My reporting shows that governments in the rich world are actually behind many policies and structures that trap refugees and migrants in abusive systems. The rich world is spending huge sums of money to effectively prop up dictatorships and militias in short-sighted efforts to stop migration at any cost, which actually oppress vulnerable people further, increasing the need to leave. We see this on Europe’s borders, but also on the borders of other countries, including the USA and Australia.
Since 2017, more than 100,000 men, women and children have been caught on the Central Mediterranean Sea trying to reach Europe, and locked up in detention centers that Pope Francis—among others—has compared to concentration camps. There, they are subject to a whole host of abuses that the International Criminal Court’s prosecutor has said may count as war crimes and crimes against humanity. Official estimates say that nearly 25,000 people have drowned or gone missing in the Mediterranean Sea since 2014, though the real number may be much larger.
There needs to be some kind of a reckoning, where the rich world faces up to the consequences and implications of its attempts to stop migration. That means a reckoning not just for the politicians but also its citizens, in whose names all of this is being done.
How far do you think there’s a disconnect between what governments say about refugees and how they actually treat them?
There is a huge disconnect. For example, politicians regularly talk about how they want to tackle the business model of human smugglers, but they are not providing safe and legal routes for people who need to reach safety to get there, leaving many desperate people with no other way to escape dangerous situations and claim international protection. This rhetoric also does not extend to going after top smugglers and traffickers. While reporting the book, for example, I attended trials for infamous human smugglers in Ethiopia and found that I was the only observer present – there was no one else there from any embassy, human rights organization or UN agency.

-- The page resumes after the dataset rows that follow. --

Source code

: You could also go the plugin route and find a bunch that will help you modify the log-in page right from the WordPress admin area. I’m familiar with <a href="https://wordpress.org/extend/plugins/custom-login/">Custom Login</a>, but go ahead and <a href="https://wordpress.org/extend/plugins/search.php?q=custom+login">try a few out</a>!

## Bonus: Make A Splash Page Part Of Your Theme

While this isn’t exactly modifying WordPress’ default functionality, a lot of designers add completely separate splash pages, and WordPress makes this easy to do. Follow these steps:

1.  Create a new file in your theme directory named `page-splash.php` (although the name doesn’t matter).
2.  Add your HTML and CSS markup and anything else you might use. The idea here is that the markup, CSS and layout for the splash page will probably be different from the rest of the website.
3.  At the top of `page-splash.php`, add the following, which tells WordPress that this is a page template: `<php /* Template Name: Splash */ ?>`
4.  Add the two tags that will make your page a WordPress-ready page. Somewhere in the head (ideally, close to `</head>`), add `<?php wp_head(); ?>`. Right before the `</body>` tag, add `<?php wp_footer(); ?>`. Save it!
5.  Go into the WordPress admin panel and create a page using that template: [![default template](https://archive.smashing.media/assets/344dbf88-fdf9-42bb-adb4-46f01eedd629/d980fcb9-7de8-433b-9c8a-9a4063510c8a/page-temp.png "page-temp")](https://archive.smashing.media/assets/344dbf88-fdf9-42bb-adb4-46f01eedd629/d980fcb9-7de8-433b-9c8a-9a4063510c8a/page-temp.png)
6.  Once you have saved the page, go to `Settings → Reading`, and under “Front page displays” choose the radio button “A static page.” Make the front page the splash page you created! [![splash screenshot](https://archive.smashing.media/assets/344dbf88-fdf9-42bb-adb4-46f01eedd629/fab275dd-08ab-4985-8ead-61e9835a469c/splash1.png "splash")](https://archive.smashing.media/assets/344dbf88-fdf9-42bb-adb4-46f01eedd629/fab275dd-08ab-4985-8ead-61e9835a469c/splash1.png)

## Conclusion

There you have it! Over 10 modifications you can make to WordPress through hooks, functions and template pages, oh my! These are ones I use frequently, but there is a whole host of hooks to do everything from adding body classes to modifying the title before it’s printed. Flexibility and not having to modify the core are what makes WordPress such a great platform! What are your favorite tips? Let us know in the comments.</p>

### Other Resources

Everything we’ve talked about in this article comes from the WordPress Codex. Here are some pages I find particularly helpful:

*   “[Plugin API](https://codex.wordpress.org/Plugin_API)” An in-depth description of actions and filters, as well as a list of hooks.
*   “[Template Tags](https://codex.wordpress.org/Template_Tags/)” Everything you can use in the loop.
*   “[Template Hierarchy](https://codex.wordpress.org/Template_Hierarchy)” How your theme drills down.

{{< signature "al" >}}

My book looks at the language politicians and bureaucrats use to talk about migration, and how it is another way of creating a disconnect between the general public’s understanding of what is going on, and the reality of it.

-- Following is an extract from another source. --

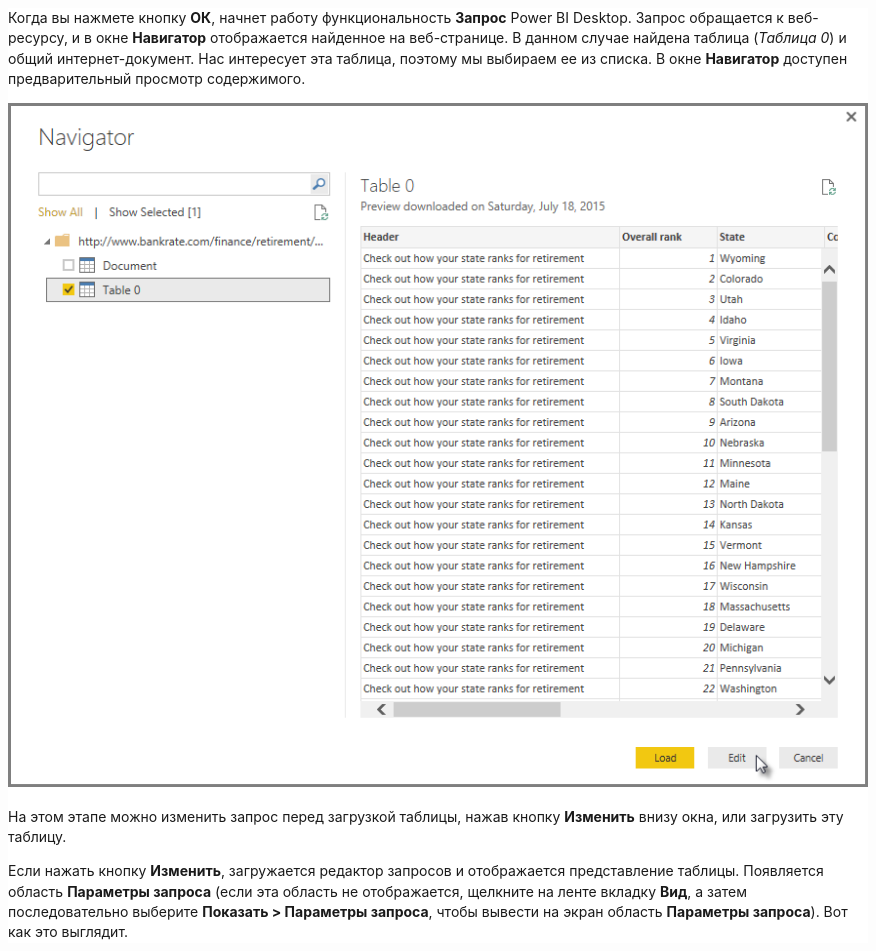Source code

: Когда вы нажмете кнопку **ОК**, начнет работу функциональность **Запрос** Power BI Desktop. Запрос обращается к веб-ресурсу, и в окне **Навигатор** отображается найденное на веб-странице. В данном случае найдена таблица (*Таблица 0*) и общий интернет-документ. Нас интересует эта таблица, поэтому мы выбираем ее из списка. В окне **Навигатор** доступен предварительный просмотр содержимого.

 ![](media/desktop-getting-started/datasources_fromnavigatordialog.png)

На этом этапе можно изменить запрос перед загрузкой таблицы, нажав кнопку **Изменить** внизу окна, или загрузить эту таблицу.

Если нажать кнопку **Изменить**, загружается редактор запросов и отображается представление таблицы. Появляется область **Параметры запроса** (если эта область не отображается, щелкните на ленте вкладку **Вид**, а затем последовательно выберите **Показать \> Параметры запроса**, чтобы вывести на экран область **Параметры запроса**). Вот как это выглядит.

The Restless Republic: Britain Without a Crown by Anna Keay
How did you conduct your research?
Digging through 17th-century diaries and memoirs, account books and court depositions in archives and record offices from Edinburgh to Dorset, Chester to Norwich. I wanted the book to be based entirely on first-hand material.
This book is full of these huge characters. Were there any historical figures from this period of time you were disappointed not to be able to include?

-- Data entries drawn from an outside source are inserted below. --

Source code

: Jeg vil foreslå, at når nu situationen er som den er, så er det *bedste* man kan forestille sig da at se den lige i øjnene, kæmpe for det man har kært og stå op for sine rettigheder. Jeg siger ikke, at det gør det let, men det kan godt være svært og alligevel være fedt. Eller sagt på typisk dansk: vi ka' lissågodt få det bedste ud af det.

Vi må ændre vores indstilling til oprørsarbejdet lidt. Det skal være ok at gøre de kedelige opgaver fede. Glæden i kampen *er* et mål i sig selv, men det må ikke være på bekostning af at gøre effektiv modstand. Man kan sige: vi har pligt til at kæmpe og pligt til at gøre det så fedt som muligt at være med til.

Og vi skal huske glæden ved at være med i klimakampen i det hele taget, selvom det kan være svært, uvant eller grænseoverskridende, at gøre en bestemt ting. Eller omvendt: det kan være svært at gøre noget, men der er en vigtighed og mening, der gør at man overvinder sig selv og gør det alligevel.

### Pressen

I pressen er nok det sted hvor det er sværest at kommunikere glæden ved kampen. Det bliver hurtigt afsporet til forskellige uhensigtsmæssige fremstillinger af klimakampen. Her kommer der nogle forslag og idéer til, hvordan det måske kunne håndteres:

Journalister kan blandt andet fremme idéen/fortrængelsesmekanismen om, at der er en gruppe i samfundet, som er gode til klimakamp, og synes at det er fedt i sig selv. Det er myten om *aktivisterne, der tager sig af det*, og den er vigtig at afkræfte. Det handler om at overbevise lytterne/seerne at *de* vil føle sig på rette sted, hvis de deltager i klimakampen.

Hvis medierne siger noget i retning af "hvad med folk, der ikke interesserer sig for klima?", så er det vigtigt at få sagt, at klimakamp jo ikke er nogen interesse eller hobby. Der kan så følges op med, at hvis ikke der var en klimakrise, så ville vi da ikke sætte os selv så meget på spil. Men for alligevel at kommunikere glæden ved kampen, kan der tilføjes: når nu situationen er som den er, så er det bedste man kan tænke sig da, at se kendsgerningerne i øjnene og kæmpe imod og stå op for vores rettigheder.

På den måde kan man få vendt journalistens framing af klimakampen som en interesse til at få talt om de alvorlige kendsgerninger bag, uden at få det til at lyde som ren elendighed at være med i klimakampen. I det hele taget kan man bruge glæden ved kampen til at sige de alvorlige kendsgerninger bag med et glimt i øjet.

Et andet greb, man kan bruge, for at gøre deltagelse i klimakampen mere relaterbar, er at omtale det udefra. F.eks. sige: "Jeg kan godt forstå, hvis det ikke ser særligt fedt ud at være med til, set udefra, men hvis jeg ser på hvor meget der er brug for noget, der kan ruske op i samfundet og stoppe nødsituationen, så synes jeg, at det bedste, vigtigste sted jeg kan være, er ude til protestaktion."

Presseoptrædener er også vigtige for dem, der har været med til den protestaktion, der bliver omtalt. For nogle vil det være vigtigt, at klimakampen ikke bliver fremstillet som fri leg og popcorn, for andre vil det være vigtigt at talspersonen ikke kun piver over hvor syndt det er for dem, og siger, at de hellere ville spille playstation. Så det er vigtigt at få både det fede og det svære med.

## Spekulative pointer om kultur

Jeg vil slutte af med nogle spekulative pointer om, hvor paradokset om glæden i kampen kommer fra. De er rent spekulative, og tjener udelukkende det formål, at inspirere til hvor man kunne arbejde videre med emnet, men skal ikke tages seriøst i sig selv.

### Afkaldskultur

Yes—lots! I would have loved to have included William Webb the parliamentary surveyor who assessed the royal estates, medieval castles and hunting parks for sale—alongside the crown jewels and Charles I’s art collection. And I longed to find room for William Dugdale, one of Charles I’s heralds who travelled the land recording every medieval tomb and monument before they were torn down. Also Oliver Cromwell’s middle daughter, Elizabeth. I gathered lots of material on them, but in the end there just wasn’t room.
The civil war and the subsequent republican period are often seen as aberrations in British history. Do you think this is an accurate assessment, or has it had a more long-lasting impact on the country?
The British republic was unquestionably a constitutional failure. But that has masked the fact that so much else that was pioneered at that extraordinary time would endure—and still defines us: parliamentary supremacy, newspapers and mass media, the army and armed services, modern science, opera and musical theatre, internationalism, coffee houses…the list goes on.